Поставленные задачи:
a) Кто, согласно тексту о метафорах для Бога, сто лет назад восстал против зацикленности на слове «спасение»?
b) Определите, соответствуют ли тексту о метафорах для Бога следующие утверждения: (i) Бог сравнивается с пастухом, а человек с овцой; (ii) Бердяев противопоставил спасению послушание; (iii) иноплеменник, исцеленный от проказы, стал учеником Иисуса.
c) Продолжите, пожалуйста, текст о метафорах для Бога после его последней фразы.

Исходный текст:
------------------------------

Бог слово неслышимое, свет невидимый, ум и любовь неохватные. Как же обозначить в слове то, что происходит между Богом и человеком? Любое слово будет лишь сравнением, метафорой. «Царство» — точнее, «правление». Евангелие — это о том, что среди земных стран появилась Страна Божия. Но можно — «путь», «истина», «жизнь», «свет», «питье», «дыхание». Тогда я — идущий по сути, знающий истину, живущий настоящей жизнью, видящий подлинный свет, пьющий воду вечности, дышащий Духом Святым.
Все эти метафоры в Евангелии есть, плюс некоторые, сравнивающие Бога с человеком определенного занятия или статуса: гончар (я — глиняная фигурка), пастух (тогда я — овца), жених (я — невеста), отец (я — сын), владелец виноградника (я — виноградина), рабовладелец (я — раб), строитель (я — дом).
За пределами Евангелия позднейшие метафоры, такие как Бог — книгоиздатель (я — книга), а я бы сказал — Автор и текст. Все эти метафоры, кроме одной, скверные, потому что рисуют меня вещью, чем-то пассивным.
Есть и еще одна метафора: спаситель. Именно эта метафора имеет печальное свойство разрастаться и вытеснять все другие, превращаясь в духовную раковую опухоль. Спасусь я или погибну? Я спасусь — спасибо, достаточно. А то, что я бездушен, параличен, столбом стою, ничего не вижу, уже не имеет значения.
Против такой зацикленности на слове «спасения» восстал сто лет назад Бердяев, точно подметив, что этот образ часто прикрывает манипуляцию другим. Ты, мол, гибнешь, а без меня — без моих поучений и разъяснений христианства — ты погибнешь.
Бердяев противопоставил спасению творчество. Хорошее сравнение: Бог — Творец, я — творческая личность. Образ и подобие. А не дежурный на пляже и тонущий.
Много можно других сравнений подобрать, если нужно. А точно нужно?
Интересно, что как раз в Евангелии «спасение» обычно понимается в очень узком, физиологическом смысле слова. «Вера твоя спасла тебя» (Мк 5:24) — исцеление кротовоточивой. Она не стала духовно лучше, не крестилась, может, она стала содержательницей притона или посудомойкой у Пилата. Или у Луки (18:42) те же слова говорятся «иноплеменнику», который поблагодарил за исцеление от проказы. Не стал учеником Иисуса, не поверил в Царство. Просто поблагодарил.
Вот слабое место метафоры «спасение». Говоря суконным языком казенного богословия, она — об «устроении в мире сем». И когда апостолы озадаченно восклицают «кто же может спастись» — это в связи с запретом развода. Ничего личного, просто секс.

------------------------------

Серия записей

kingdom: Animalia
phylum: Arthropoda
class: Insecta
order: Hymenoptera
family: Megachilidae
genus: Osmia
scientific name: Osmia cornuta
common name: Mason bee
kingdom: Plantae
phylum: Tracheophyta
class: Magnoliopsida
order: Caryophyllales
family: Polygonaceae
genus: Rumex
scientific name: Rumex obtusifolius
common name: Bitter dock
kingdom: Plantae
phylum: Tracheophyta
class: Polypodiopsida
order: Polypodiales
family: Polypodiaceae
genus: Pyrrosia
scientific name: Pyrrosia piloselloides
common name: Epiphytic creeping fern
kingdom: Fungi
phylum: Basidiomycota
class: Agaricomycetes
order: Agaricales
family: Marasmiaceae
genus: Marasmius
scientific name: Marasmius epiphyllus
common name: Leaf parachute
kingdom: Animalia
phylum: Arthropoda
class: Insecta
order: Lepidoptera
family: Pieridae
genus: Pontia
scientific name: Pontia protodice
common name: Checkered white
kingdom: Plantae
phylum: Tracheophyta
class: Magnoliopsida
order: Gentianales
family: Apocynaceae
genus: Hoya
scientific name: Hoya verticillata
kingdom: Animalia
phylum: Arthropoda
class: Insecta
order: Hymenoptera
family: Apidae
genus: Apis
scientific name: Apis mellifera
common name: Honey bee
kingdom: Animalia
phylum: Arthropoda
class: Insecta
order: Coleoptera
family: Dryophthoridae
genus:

------------------------------

Ответы по порядку:
a) Бердяев.

b)
(i) Да: «пастух (тогда я — овца)».
(ii) Нет: «Бердяев противопоставил спасению творчество».
(iii) Нет: «Не стал учеником Иисуса».

c)
Конечно, «творчество» более удачная метафора, хотя и всего лишь метафора. Я бы предложил «общение» — которое, впрочем, включает в себя творчество как частный случай. Всякое творчество имеет коммуникативное измерение. Бог хочет общения, Бог общается — грех уводит от общения и замыкает в себе.
Я с некоторых пор не то чтобы разочаровался в словах, но... Вот «спасение» — идет где-то полемика, не являтся ли акцент на спасении симптомом властолюбия. Вообще в среде эмпешных православных, о которой я сужу по интернету, но глубоко не залезаю, смысла нет — в среде казенного православия постоянно какие-то горячие споры о совершенно незначительных, ничтожных словах. О младостарчестве. О голубом лобби. О ползании под иконами.
Такие споры ведутся в надежде устранить зло, из-за которого эмпешное православие такое эмпешное.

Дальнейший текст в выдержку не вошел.